Parmalat's fraudulent accounting practices eventually unraveled, leading to its eventual collapse in 2003. It was one of the largest corporate bankruptcies in European history.
Several Parmalat executives, including the founder, were convicted of financial fraud and other crimes. The scandal shook investor confidence in Italian corporate governance and led to increased regulatory scrutiny of accounting practices in Europe.
A streamlined version of the company was relisted on the Milan stock exchange in 2005. The French dairy company Lactalis eventually acquired control of Parmalat and delisted the company in 2019.
In 2005, the relisted Parmalat scored 76% for accounting risk, according to the Transparently Risk Engine, putting it in the worst 1% of companies globally for accounting quality. The system flagged concerns with working capital, cash quality and asset quality that year.
Toshiba
The Japanese multinational, Toshiba, offers a well-known example of a scandal involving improper asset valuation.

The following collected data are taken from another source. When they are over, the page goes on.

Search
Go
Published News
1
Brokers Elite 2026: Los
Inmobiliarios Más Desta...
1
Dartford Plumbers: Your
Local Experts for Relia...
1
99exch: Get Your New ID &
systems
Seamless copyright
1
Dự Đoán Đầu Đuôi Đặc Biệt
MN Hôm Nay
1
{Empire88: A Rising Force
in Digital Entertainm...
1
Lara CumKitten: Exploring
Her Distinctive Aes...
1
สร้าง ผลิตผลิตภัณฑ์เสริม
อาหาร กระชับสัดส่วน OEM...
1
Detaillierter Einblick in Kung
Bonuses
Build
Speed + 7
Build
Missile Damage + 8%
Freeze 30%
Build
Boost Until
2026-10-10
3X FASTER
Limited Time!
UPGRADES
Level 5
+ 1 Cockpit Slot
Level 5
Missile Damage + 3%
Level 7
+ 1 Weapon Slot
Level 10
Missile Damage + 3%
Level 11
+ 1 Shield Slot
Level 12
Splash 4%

Toshiba was found to have been involved in a long-running accounting scandal in which it inflated profits by delaying impairment charges on long-term projects, particularly in its nuclear power plant construction division. The company clung to overly optimistic assumptions about the future profitability of these projects, even when evidence suggested they were likely to suffer losses. This practice resulted in Toshiba carrying assets on their balance sheet at grossly inflated values. By delaying impairment charges, Toshiba concealed significant losses and presented a misleading picture of its financial health for several years.

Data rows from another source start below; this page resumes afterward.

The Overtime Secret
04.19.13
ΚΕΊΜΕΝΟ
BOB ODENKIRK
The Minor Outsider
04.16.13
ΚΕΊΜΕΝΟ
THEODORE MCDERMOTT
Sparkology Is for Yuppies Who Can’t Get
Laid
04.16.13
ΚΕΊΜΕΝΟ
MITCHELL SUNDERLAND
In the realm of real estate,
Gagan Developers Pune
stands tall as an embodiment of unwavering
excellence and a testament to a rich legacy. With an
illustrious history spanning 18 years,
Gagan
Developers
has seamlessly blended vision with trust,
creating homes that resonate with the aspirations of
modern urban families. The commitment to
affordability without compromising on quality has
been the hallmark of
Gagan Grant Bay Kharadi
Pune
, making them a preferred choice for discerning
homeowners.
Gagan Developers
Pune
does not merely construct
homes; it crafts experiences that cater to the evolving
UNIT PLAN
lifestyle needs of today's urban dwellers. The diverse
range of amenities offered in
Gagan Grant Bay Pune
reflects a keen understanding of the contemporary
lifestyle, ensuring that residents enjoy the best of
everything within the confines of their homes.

The accounting scandal, revealed in 2015, led to a massive loss for Toshiba, the resignation of its senior management, and a significant restructuring of the company. Toshiba faced heavy fines from regulators and lawsuits from investors. The scandal severely damaged Toshiba's reputation to this day.
From 1993 to 2019, the rnsparently Risk Engine gave Toshiba’s accounts an average score of 64%, consistently placing it in the bottom third of all companies globally for accounting quality. Risk scores in this zone are typically dominated by small caps and recent start-ups, not large well-established companies.
WorldCom
WorldCom was a telecommunications giant during the late 1990s and early 2000s. While primarily known for its expense manipulation (capitalizing line costs), the company also engaged in aggressive asset valuation practices, mostly in relation to an acquisition.
When WorldCom acquired MCI Communications in 1998 for $37 billion, it recorded a significant amount of goodwill on its balance sheet. Goodwill is an intangible asset that represents the excess of the purchase price over the fair market value of identifiable net assets.
WorldCom allegedly overstated the value of MCI's assets and future earnings potential to justify the large goodwill allocation. This manipulation allowed WorldCom to avoid taking significant impairment charges that would have reduced reported earnings. By inflating goodwill, WorldCom masked the true financial health of the MCI acquisition and propped up its balance sheet. This practice concealed the fact that it had massively overpaid for MCI.
WorldCom's expense recognition manipulations, combined with the improper valuation of MCI, represented a massive accounting fraud and ultimately led to collapse in 2002. WorldCom's bankruptcy resulted in billions of losses for investors and shook confidence in the telecommunications industry.
The scandal led to increased scrutiny of goodwill accounting and prompted regulators to consider stricter rules for valuing and impairing goodwill.
WorldCom emerged from bankruptcy as a rebranded MCI entity in 2004, which was acquired by Verizon Communications two years later. WorldCom’s network assets are now part of a Verizon division that serves corporate and government customers.